[Page-level text extractions]
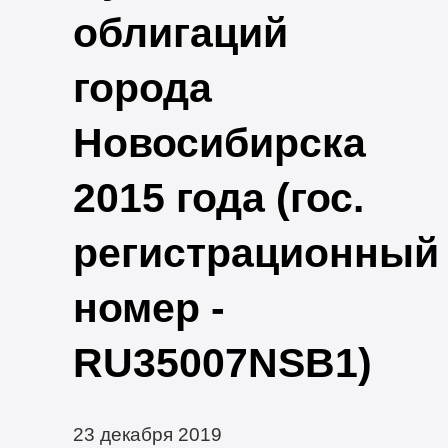
облигаций
города
Новосибирска
2015 года (гос.
регистрационный
номер -
RU35007NSB1)
23 декабря 2019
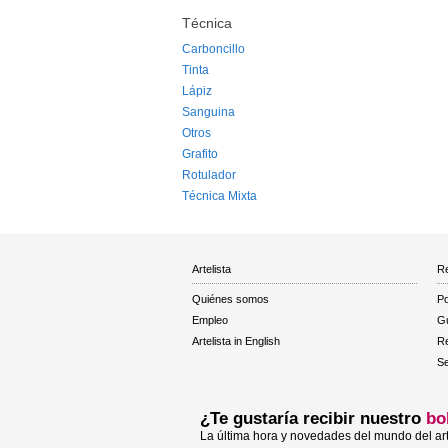
Técnica
Carboncillo
Tinta
Lápiz
Sanguina
Otros
Grafito
Rotulador
Técnica Mixta
Artelista
Re
Quiénes somos
Po
Empleo
Gu
Artelista in English
R
Se
¿Te gustaría recibir nuestro
bo
La última hora y novedades del mundo del art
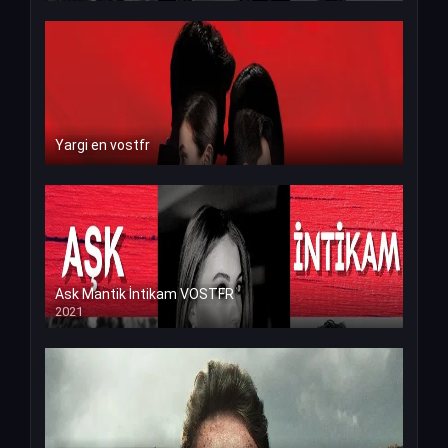
Yargi en vostfr
Ask Mantik İntikam VOSTFR
2021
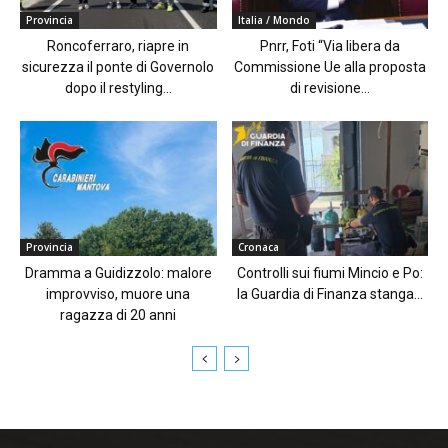
Provincia
Italia / Mondo
Roncoferraro, riapre in
Pnrr, Foti “Via libera da
sicurezza il ponte di Governolo
Commissione Ue alla proposta
dopo il restyling...
di revisione...
Provincia
Cronaca
Dramma a Guidizzolo: malore
Controlli sui fiumi Mincio e Po:
improvviso, muore una
la Guardia di Finanza stanga...
ragazza di 20 anni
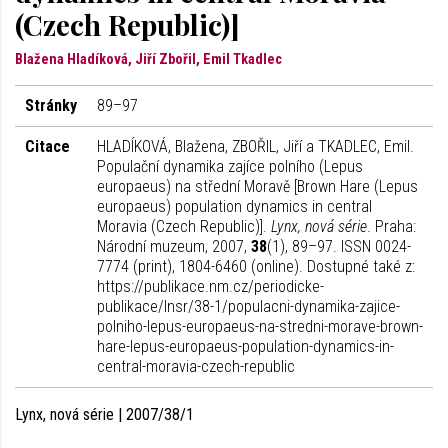
(Czech Republic)]
Blažena Hladíková, Jiří Zbořil, Emil Tkadlec
Stránky
89–97
Citace
HLADÍKOVÁ, Blažena, ZBOŘIL, Jiří a TKADLEC, Emil.
Populační dynamika zajíce polního (Lepus
europaeus) na střední Moravě [Brown Hare (Lepus
europaeus) population dynamics in central
Moravia (Czech Republic)].
Lynx, nová série
. Praha:
Národní muzeum, 2007,
38
(1), 89–97. ISSN 0024-
7774 (print), 1804-6460 (online). Dostupné také z:
https://publikace.nm.cz/periodicke-
publikace/lnsr/38-1/populacni-dynamika-zajice-
polniho-lepus-europaeus-na-stredni-morave-brown-
hare-lepus-europaeus-population-dynamics-in-
central-moravia-czech-republic
Lynx, nová série | 2007/38/1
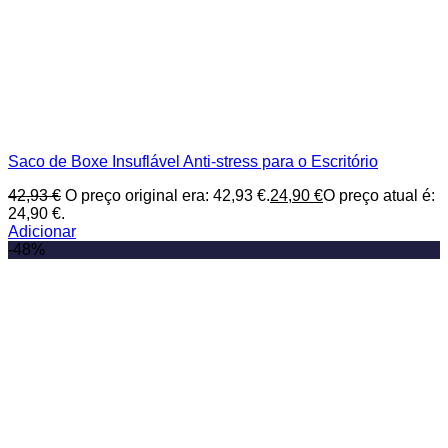
Saco de Boxe Insuflável Anti-stress para o Escritório
42,93
€
O preço original era: 42,93 €.
24,90
€
O preço atual é:
24,90 €.
Adicionar
-48%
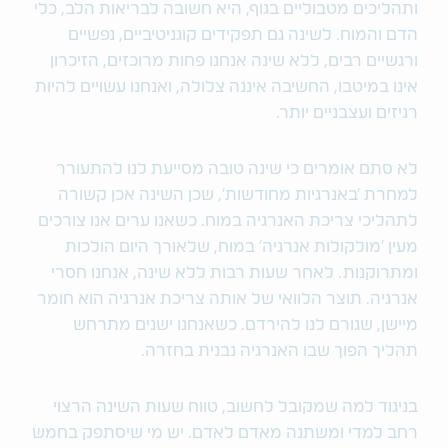
ותהליכים מטבוליים בגוף, היא חשובה לבריאות הלב, כלי
הדם והמוח. לשינה גם תפקידים קוגניטיביים, נפשיים
ורגשיים רבים, ללא שינה אנחנו פחות מרוכזים, הזיכרון
אינו במיטבו, החשיבה איננה צלולה, ואנחנו עשויים להיות
רגיזים ועצבניים יותר.
לא סתם אומרים כי שינה טובה מסייעת לנו להתעורר
למחרת 'באנרגיות מחודשות', שכן השינה אכן קשורה
לתהליכי צריכת האנרגיה במוח. כשאנו ערים אנו צורכים
מעין 'מולקולות אנרגיה' במוח, שלאורך היום הולכות
ומתרוקנות. לאחר שעות רבות ללא שינה, אנחנו חסרי
אנרגיה. תוצר הלוואי של אותה צריכת אנרגיה הוא חומר
מיישן, שגורם לנו להירדם. כשאנחנו ישנים מתרחש
תהליך הפוך שבו האנרגיה נבנית בחזרה.
בניגוד למה שמקובל לחשוב, טווח שעות השינה הרצוי
רחב למדי ומשתנה מאדם לאדם. יש מי שיסתפק בחמש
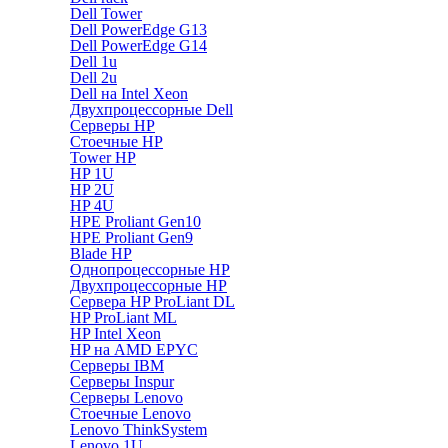
Dell Tower
Dell PowerEdge G13
Dell PowerEdge G14
Dell 1u
Dell 2u
Dell на Intel Xeon
Двухпроцессорные Dell
Серверы HP
Стоечные HP
Tower HP
HP 1U
HP 2U
HP 4U
HPE Proliant Gen10
HPE Proliant Gen9
Blade HP
Однопроцессорные HP
Двухпроцессорные HP
Сервера HP ProLiant DL
HP ProLiant ML
HP Intel Xeon
HP на AMD EPYC
Серверы IBM
Серверы Inspur
Серверы Lenovo
Стоечные Lenovo
Lenovo ThinkSystem
Lenovo 1U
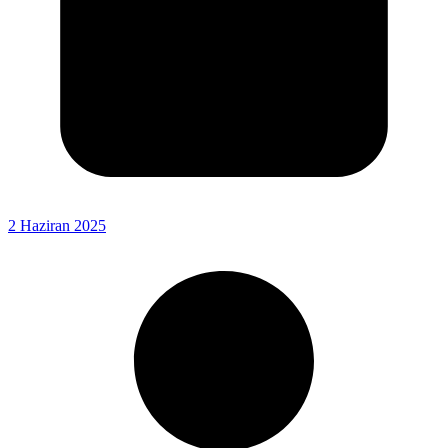
2 Haziran 2025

◆ Assignment: Every line above should be printed again word for word, without its pictures.

◆ Response to the task:
облигаций
города
Новосибирска
2015 года (гос.
регистрационный
номер -
RU35007NSB1)
23 декабря 2019
Técnica
Carboncillo
Tinta
Lápiz
Sanguina
Otros
Grafito
Rotulador
Técnica Mixta
Artelista
Re
Quiénes somos
Po
Empleo
Gu
Artelista in English
R
Se
¿Te gustaría recibir nuestro
bo
La última hora y novedades del mundo del art
Yargi en vostfr
Ask Mantik İntikam VOSTFR
2021
Provincia
Italia / Mondo
Roncoferraro, riapre in
Pnrr, Foti “Via libera da
sicurezza il ponte di Governolo
Commissione Ue alla proposta
dopo il restyling...
di revisione...
Provincia
Cronaca
Dramma a Guidizzolo: malore
Controlli sui fiumi Mincio e Po:
improvviso, muore una
la Guardia di Finanza stanga...
ragazza di 20 anni
(Czech Republic)]
Blažena Hladíková, Jiří Zbořil, Emil Tkadlec
Stránky
89–97
Citace
HLADÍKOVÁ, Blažena, ZBOŘIL, Jiří a TKADLEC, Emil.
Populační dynamika zajíce polního (Lepus
europaeus) na střední Moravě [Brown Hare (Lepus
europaeus) population dynamics in central
Moravia (Czech Republic)].
Lynx, nová série
. Praha:
Národní muzeum, 2007,
38
(1), 89–97. ISSN 0024-
7774 (print), 1804-6460 (online). Dostupné také z:
https://publikace.nm.cz/periodicke-
publikace/lnsr/38-1/populacni-dynamika-zajice-
polniho-lepus-europaeus-na-stredni-morave-brown-
hare-lepus-europaeus-population-dynamics-in-
central-moravia-czech-republic
Lynx, nová série | 2007/38/1
Saco de Boxe Insuflável Anti-stress para o Escritório
42,93
€
O preço original era: 42,93 €.
24,90
€
O preço atual é:
24,90 €.
Adicionar
-48%
ותהליכים מטבוליים בגוף, היא חשובה לבריאות הלב, כלי
הדם והמוח. לשינה גם תפקידים קוגניטיביים, נפשיים
ורגשיים רבים, ללא שינה אנחנו פחות מרוכזים, הזיכרון
אינו במיטבו, החשיבה איננה צלולה, ואנחנו עשויים להיות
רגיזים ועצבניים יותר.
לא סתם אומרים כי שינה טובה מסייעת לנו להתעורר
למחרת 'באנרגיות מחודשות', שכן השינה אכן קשורה
לתהליכי צריכת האנרגיה במוח. כשאנו ערים אנו צורכים
מעין 'מולקולות אנרגיה' במוח, שלאורך היום הולכות
ומתרוקנות. לאחר שעות רבות ללא שינה, אנחנו חסרי
אנרגיה. תוצר הלוואי של אותה צריכת אנרגיה הוא חומר
מיישן, שגורם לנו להירדם. כשאנחנו ישנים מתרחש
תהליך הפוך שבו האנרגיה נבנית בחזרה.
בניגוד למה שמקובל לחשוב, טווח שעות השינה הרצוי
רחב למדי ומשתנה מאדם לאדם. יש מי שיסתפק בחמש
Dell Tower
Dell PowerEdge G13
Dell PowerEdge G14
Dell 1u
Dell 2u
Dell на Intel Xeon
Двухпроцессорные Dell
Серверы HP
Стоечные HP
Tower HP
HP 1U
HP 2U
HP 4U
HPE Proliant Gen10
HPE Proliant Gen9
Blade HP
Однопроцессорные HP
Двухпроцессорные HP
Сервера HP ProLiant DL
HP ProLiant ML
HP Intel Xeon
HP на AMD EPYC
Серверы IBM
Серверы Inspur
Серверы Lenovo
Стоечные Lenovo
Lenovo ThinkSystem
Lenovo 1U
2 Haziran 2025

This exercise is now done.